I built NOMA (Neural-Oriented Machine Architecture), a systems language where reverse-mode autodiff is a compiler pass (lowered to LLVM IR).
My goal is to treat model parameters as explicit, growable memory buffers. Since NOMA compiles to standalone native binaries (no Python runtime), it allows using realloc on weights mid-training. This makes "self-growing" architectures a system primitive rather than a complex framework hack.
I just pushed a reproducible benchmark (Self-Growing XOR) to validate the methodology: it compares NOMA against PyTorch and C++, specifically testing how preserving optimizer state (Adam moments) during growth affects convergence.

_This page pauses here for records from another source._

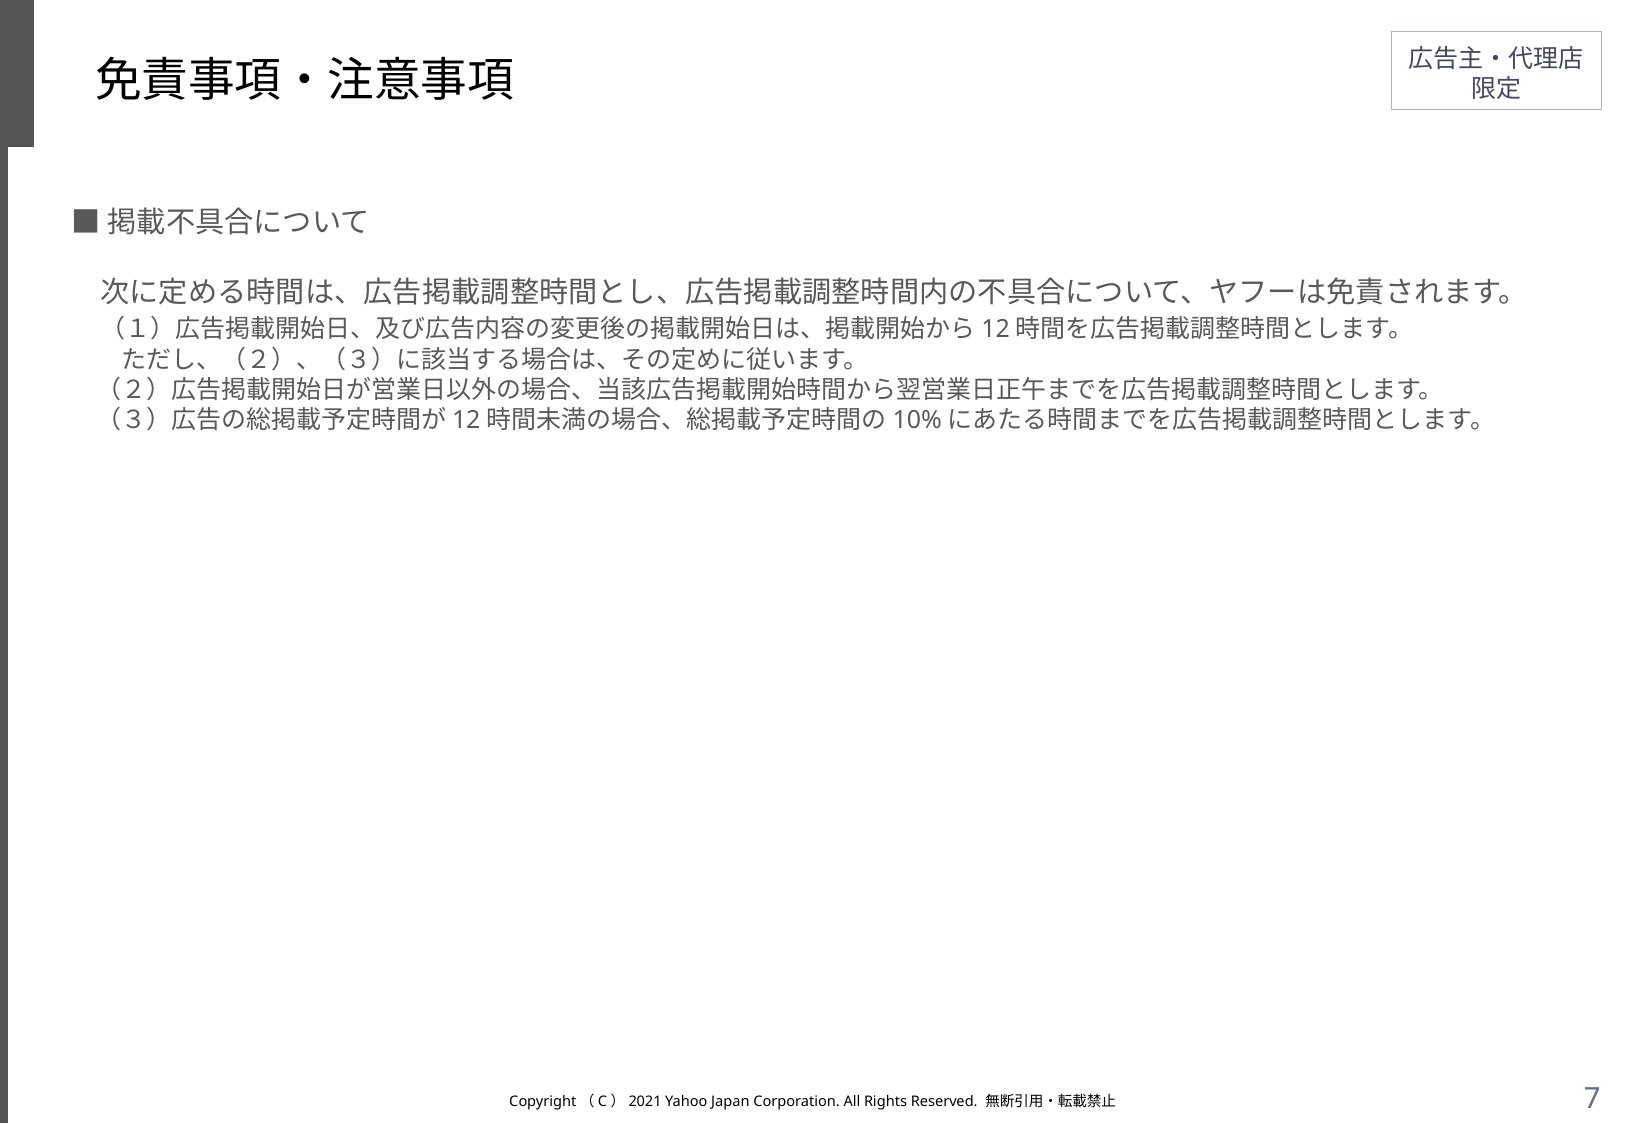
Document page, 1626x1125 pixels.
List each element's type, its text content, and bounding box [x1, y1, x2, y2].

title 免責事項・注意事項 [80, 42, 1392, 114]
footer Copyright（C）2021 Yahoo Japan Corporation. All Rights Reserved. 無断引用・転載禁止 [458, 1070, 1167, 1125]
text_box ■掲載不具合について 次に定める時間は、広告掲載調整時間とし、広告掲載調整時間内の不具合について、ヤフーは免責されます。 （１）広告掲載開始日、及び広告内容の変更後の掲載開始日は、掲載開始から12時間を広告掲載調整時間とします。 ただし、（２）、（３）に該当する場合は、その定めに従います。 （２）広告掲載開始日が営業日以外の場合、当該広告掲載開始時間から翌営業日正午までを広告掲載調整時間とします。 （３）広告の総掲載予定時間が12時間未満の場合、総掲載予定時間の10%にあたる時間までを広告掲載調整時間とします。 [56, 196, 1585, 586]
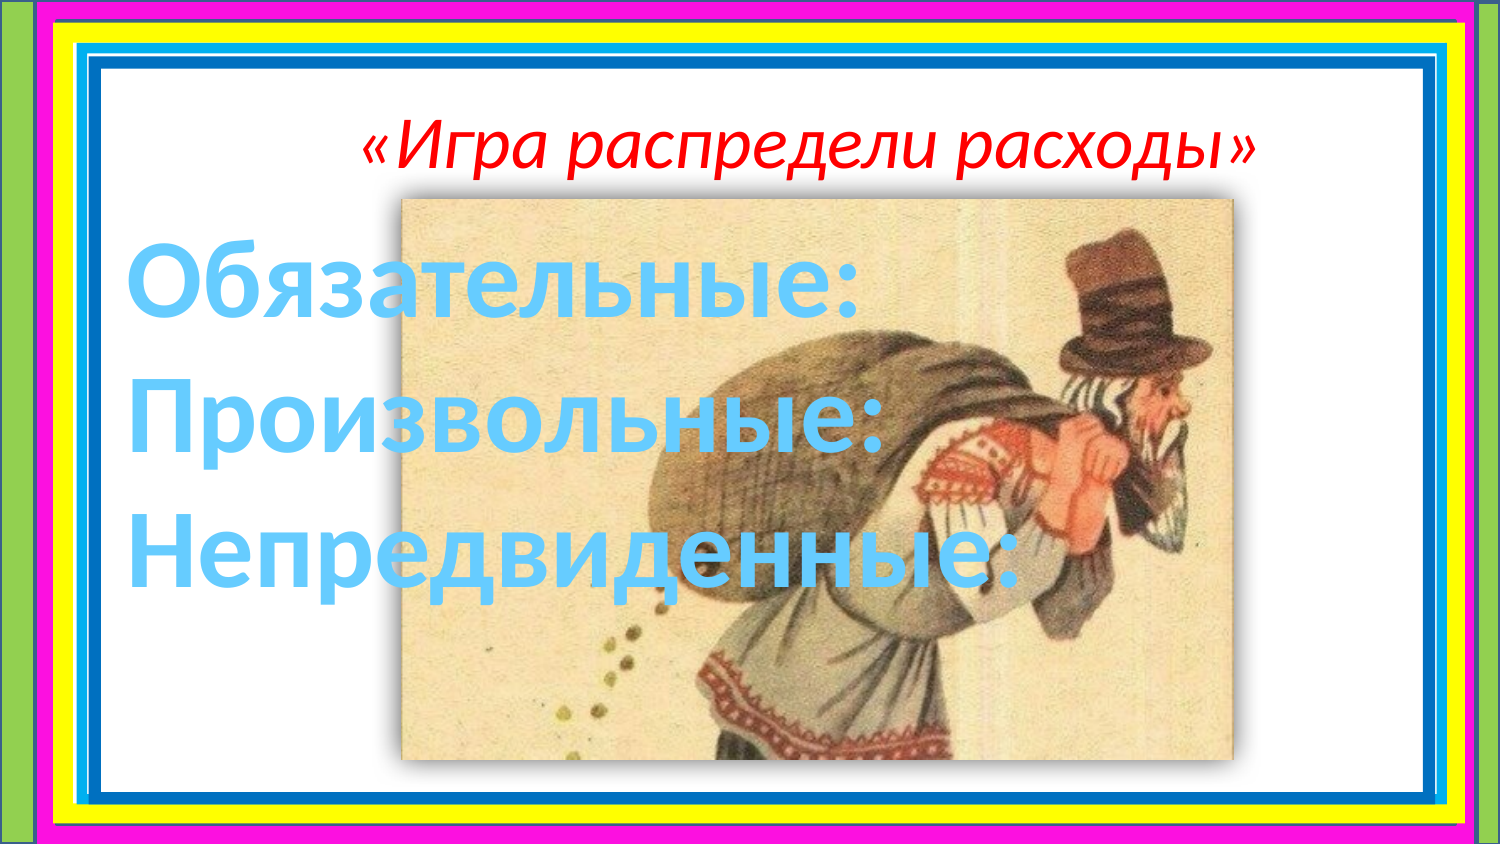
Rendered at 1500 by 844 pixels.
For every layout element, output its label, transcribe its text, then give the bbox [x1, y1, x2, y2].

I am looking for contributors! If you are into Rust, LLVM, or SSA, I’d love help on the harder parts (control-flow AD and memory safety).
pierridotite•2h ago
The hardest part wasn't the AD itself, but managing memory safety during the "growth" phase. Since NOMA compiles to native code (LLVM), I had to ensure that when a weight buffer gets realloc'd (moved in memory):
The gradient tape updates its pointers.
The optimizer state (Adam moments) is correctly mapped to the new indices.
The benchmark I linked shows the result: "Preserving" this state allows the model to continue converging immediately after resizing, whereas "Resetting" it causes a massive performance regression.
I'm specifically curious if anyone here has experience with handling SSA Phi-nodes during reverse-mode AD on the Control Flow Graph? That's my next big hurdle for supporting complex control flow.